Once upon a time, Colin Walters <walters verbum org> said:
> On Wed, Nov 18, 2009 at 1:48 PM, Chris Adams <cmadams hiwaay net> wrote:
> > It seems the latest way of doing this is via PolicyKit.  IMHO all
> > PolicyKit configuration should be "secure by default",
> "secure" is an meaningless term without reference to a deployment
> model and threat model, but let's assume here for reference that what
> you mean is that the shipped RPMs should be configured to not grant
> any additional privileges over that afforded to the traditional Unix
> timesharing model, and then the desktop kickstart modifies them.

Yes, that was what I meant.

> I would agree with that, but it's not trivial.  Are we just scoping in
> PackageKit here, or also consolehelper @console actions?  Does it
> imply removing the setuid bit from /bin/ping?

In an ideal world, everything that could grant elevated privilege would
come without it, and the admin (or spin config files) could easily
configure it back.

That obviously fails for things like /bin/ping, since that uses file
permissions, and that's part of the RPM (and not configurable).
However, ping has traditionally been run-able as a non-root user, and it
is easily spotted with find.  The number of setuid programs is small
these days, but several of them are now "helpers" that allow a
wide-range of other programs access, again with minimal documentation
(what is pulse/proximity-helper? why is nspluginwrapper/plugin-config
setuid root?)

I think anything that uses PolicyKit should ship with no elevated
privileges by default, since it is configurable.
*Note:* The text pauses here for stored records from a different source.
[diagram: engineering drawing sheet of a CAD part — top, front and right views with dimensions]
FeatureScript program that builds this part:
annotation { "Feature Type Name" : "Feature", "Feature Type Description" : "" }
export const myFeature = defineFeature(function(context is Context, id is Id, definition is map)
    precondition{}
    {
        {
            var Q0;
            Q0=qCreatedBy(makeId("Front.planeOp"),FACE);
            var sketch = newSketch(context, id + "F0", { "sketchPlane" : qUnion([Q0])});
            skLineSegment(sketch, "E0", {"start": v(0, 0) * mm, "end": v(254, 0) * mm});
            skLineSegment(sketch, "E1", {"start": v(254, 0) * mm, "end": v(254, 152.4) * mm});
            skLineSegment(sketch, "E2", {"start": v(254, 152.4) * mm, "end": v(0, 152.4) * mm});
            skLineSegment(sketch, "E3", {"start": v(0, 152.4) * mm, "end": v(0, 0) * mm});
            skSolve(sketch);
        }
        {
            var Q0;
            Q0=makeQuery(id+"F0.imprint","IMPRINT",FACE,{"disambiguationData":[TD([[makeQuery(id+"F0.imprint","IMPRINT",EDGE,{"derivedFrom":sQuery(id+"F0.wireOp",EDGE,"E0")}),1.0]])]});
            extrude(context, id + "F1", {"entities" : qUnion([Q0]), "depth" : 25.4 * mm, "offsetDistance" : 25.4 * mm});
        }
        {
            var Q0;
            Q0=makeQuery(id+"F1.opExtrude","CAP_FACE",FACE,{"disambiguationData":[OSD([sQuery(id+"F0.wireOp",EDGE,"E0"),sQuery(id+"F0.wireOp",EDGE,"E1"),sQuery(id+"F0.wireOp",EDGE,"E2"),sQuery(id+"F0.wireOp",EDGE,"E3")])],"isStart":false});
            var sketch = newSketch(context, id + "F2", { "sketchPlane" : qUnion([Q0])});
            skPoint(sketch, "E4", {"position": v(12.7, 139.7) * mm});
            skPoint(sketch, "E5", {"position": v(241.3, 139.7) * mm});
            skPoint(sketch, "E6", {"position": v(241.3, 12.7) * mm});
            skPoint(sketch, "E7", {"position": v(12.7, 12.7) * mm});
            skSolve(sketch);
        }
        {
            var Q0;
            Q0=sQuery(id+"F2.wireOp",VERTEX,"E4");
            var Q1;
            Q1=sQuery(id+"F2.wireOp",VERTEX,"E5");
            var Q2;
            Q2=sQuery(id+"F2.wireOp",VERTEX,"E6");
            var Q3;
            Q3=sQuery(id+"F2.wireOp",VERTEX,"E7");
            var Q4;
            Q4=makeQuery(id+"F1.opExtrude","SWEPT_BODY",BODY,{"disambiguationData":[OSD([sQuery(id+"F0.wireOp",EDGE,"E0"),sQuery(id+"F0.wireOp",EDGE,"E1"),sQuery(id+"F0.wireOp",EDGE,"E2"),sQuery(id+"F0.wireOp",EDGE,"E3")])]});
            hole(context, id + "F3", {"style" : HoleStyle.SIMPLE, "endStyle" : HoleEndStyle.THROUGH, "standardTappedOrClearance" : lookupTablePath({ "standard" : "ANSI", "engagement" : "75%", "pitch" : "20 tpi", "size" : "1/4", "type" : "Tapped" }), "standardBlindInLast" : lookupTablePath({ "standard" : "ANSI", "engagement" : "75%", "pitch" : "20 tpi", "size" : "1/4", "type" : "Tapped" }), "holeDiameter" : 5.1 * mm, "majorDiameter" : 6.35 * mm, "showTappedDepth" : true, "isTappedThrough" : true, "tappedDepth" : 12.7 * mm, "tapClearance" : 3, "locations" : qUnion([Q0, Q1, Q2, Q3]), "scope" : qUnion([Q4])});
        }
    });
It would be nice to also get consolehelper, but that is more
complicated.  I thought that was on the way out (to be replaced by
PolicyKit), but I see there are still a number of things that use it
(looking at the F11 desktop I'm on right now).

NetworkManager is another thing that probably could use some admin
control in some places, especially as it is being pushed to replace the
old network scripts.  Does NM use PolicyKit or consolehelper, or does it
just do things itself?

> > Right now, I see files /usr/share/PolicyKit/policy; I guess that's where
> > this kind of thing comes from.  How do I override the settings in one of
> > these files?  None of them are marked "config", so I guess I don't edit
> > them.  Are there other places such policy can be set?
> See "man PolicyKit.conf"

The bigger issue is that much of the policy is not well documented,
except in the XML files (which are pretty terse).
Chris Adams <cmadams hiwaay net>
Systems and Network Administrator - HiWAAY Internet Services
I don't speak for anybody but myself - that's enough trouble.